KOKORO / THE HEART (1955)

A year before his international breakout on THE BURMESE HARP/’56, a large-scale anti-war fable, Kon Ichikawa made this far more intimate piece, too inscrutably Japan-centric for travel but superb filmmaking in its own way.  It’s 1912, and while the country is on edge as death approaches Emperor Meiji, what concerns us is a half-seen crisis between Nobuchi and his wife, the two haunted by miscommunication & tragic past events.  She’s convinced he’s seeing a mistress; he’s possibly suicidal over something he won’t discuss.  And that’s when he meets university student Hioki, the young man who jumps into the sea when he thinks Nobuchi has gone out too far.  Perhaps.  Soon, the two establish a warm relationship, sensei to pupil, Nobuchi something of a surrogate second father to Hioki whose actual father is dying on the same schedule as the Emperor.  Alongside Hioki, we witness the oddly formal relationship between Nobuchi & his wife (oddly formal even for Japanese culture; does she even have a name in the film?), subtly emphasized by Ichikawa thru the use of Britishisms (black tea with milk; knives & forks at lunch).  Returning from a trip to see his ill father (and to show off his diploma), he finds Nobuchi suddenly opening up about his past when he was living with fellow student Kaji at the home of his future wife and her widowed mother. Something of rivalry came between them, a certain amount of flirtation that led to Nobuchi suddenly proposing marriage and prompting a falling out between the men and four deaths before we reach the end.  Ichikawa, rigorous and riveting, gives just enough motivation to show how this happens.  Pulling back the curtains without losing the mystery.

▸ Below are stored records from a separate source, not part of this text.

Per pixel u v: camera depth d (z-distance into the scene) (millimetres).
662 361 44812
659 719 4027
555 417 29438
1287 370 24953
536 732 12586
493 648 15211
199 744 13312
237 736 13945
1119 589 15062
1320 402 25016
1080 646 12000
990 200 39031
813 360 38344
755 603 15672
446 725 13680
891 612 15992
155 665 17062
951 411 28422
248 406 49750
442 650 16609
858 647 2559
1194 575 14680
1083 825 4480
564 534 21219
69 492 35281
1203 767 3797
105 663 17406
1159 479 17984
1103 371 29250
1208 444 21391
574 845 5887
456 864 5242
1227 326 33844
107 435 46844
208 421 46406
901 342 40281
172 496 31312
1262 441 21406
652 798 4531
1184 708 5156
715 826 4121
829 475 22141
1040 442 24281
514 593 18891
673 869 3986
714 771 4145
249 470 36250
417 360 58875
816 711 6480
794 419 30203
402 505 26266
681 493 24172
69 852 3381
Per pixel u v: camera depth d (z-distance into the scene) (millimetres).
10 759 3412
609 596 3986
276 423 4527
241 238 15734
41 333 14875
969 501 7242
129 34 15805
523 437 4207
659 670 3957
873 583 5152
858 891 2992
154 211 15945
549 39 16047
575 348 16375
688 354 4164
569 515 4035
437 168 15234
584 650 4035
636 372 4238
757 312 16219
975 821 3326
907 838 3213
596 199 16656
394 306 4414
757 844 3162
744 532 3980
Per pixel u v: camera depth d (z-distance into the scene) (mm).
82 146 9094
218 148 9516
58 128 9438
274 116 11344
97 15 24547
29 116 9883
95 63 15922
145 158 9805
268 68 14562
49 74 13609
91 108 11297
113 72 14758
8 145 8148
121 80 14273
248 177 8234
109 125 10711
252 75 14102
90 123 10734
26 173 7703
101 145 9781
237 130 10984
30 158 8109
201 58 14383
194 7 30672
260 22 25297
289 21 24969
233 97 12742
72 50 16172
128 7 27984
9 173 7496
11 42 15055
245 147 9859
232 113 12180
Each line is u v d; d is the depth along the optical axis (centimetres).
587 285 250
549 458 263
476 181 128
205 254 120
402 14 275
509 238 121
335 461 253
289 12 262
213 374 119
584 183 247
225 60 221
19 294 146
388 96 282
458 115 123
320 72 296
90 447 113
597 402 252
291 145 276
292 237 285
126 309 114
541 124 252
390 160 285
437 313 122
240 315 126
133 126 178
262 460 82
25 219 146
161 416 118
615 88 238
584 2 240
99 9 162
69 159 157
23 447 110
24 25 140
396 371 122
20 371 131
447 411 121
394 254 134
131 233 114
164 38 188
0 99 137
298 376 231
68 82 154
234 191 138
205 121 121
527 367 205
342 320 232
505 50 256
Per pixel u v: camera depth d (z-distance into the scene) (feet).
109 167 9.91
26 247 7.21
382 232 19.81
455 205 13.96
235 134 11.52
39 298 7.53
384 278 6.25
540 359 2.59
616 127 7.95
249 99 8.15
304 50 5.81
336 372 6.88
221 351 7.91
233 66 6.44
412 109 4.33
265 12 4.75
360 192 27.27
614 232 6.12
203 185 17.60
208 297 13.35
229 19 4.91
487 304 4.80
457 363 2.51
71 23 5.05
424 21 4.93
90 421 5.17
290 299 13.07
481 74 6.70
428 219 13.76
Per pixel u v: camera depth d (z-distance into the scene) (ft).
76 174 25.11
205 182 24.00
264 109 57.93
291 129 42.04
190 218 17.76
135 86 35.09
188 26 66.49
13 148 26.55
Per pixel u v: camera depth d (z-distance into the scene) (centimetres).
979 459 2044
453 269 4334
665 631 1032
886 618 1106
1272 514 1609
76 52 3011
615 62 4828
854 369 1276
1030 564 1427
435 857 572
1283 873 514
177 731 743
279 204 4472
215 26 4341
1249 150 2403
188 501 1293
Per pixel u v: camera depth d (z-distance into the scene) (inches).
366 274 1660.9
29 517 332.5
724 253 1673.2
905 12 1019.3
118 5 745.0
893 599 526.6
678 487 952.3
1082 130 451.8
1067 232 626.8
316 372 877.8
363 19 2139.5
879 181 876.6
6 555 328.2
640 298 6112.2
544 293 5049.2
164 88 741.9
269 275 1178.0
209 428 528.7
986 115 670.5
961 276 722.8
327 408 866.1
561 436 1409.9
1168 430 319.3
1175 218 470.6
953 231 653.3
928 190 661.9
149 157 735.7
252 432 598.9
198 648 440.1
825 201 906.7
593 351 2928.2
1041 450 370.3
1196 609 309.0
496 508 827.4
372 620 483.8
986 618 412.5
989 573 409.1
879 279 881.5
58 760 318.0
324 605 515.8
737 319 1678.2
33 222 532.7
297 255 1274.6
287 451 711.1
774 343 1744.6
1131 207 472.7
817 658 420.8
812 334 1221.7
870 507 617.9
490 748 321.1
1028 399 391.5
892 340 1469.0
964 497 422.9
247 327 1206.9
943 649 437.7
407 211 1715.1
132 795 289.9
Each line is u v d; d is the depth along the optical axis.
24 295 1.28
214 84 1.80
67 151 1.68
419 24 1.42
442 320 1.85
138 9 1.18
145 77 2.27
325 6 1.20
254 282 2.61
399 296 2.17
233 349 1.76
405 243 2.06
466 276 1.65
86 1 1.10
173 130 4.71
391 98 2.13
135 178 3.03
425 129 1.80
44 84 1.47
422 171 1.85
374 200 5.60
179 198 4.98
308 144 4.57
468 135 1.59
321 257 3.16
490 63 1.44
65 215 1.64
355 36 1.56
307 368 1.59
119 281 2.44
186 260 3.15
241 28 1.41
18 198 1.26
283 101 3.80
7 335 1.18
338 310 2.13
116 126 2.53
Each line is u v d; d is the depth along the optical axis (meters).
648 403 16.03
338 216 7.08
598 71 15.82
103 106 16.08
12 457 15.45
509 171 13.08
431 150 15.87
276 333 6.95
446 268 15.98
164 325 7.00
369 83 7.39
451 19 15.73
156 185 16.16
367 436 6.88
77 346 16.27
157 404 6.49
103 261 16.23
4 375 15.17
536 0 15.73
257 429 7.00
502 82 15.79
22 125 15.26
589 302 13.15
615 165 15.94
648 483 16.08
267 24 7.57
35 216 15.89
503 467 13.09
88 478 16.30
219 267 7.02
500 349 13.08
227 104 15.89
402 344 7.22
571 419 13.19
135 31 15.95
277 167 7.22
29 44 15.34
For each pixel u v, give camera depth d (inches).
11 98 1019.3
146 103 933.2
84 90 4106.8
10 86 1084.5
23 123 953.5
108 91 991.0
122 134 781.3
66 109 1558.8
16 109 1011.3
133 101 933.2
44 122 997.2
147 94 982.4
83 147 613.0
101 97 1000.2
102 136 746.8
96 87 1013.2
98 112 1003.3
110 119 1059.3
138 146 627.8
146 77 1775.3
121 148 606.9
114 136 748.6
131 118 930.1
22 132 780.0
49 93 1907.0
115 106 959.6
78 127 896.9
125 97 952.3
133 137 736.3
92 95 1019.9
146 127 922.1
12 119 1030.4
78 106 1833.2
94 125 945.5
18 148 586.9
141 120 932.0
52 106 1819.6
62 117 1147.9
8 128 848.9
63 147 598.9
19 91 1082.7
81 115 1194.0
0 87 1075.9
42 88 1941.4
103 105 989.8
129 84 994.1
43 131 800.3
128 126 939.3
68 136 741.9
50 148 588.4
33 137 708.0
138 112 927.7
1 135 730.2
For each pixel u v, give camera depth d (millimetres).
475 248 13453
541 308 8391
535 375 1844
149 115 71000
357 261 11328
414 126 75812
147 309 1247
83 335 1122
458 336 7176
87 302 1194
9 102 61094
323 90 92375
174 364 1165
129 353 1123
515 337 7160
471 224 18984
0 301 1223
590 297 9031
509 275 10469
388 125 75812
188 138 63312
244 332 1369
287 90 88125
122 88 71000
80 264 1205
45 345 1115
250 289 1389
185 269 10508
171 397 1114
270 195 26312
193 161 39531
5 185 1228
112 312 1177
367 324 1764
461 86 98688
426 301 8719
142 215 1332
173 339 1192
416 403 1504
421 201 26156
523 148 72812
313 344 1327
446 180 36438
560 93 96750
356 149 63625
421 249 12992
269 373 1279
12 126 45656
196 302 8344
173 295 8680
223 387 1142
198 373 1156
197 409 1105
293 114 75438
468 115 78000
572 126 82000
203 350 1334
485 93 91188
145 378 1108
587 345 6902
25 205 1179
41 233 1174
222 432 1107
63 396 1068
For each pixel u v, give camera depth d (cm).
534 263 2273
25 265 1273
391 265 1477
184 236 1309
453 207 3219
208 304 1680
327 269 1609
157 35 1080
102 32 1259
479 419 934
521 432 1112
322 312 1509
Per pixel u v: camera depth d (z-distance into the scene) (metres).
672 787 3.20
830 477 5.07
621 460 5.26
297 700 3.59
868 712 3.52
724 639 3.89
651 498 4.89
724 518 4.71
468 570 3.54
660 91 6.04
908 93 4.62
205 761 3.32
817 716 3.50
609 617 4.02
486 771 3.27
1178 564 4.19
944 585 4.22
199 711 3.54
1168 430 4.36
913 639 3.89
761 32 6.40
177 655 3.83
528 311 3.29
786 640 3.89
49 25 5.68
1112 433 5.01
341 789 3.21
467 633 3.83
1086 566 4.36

DOUBLE-BILL/LINK:  As mentioned, THE BURMESE HARP which you’d never expect came from the same filmmaker.  A range typical of Ichikawa.   https://maksquibs.blogspot.com/2011/07/biruma-no-tategoto-burmese-harp-1956.html

ATTENTION MUST BE PAID: In addition to an immaculate filming technique, Ichikawa shows himself a master of the Japanese custom for using boxy rooms & sliding screen doors in homes as alternate framing & editing devices.  Hollywood directors, working in Japan, occasionally figure out such framing strategies, but never seem to catch on to their functionality as quasi edits.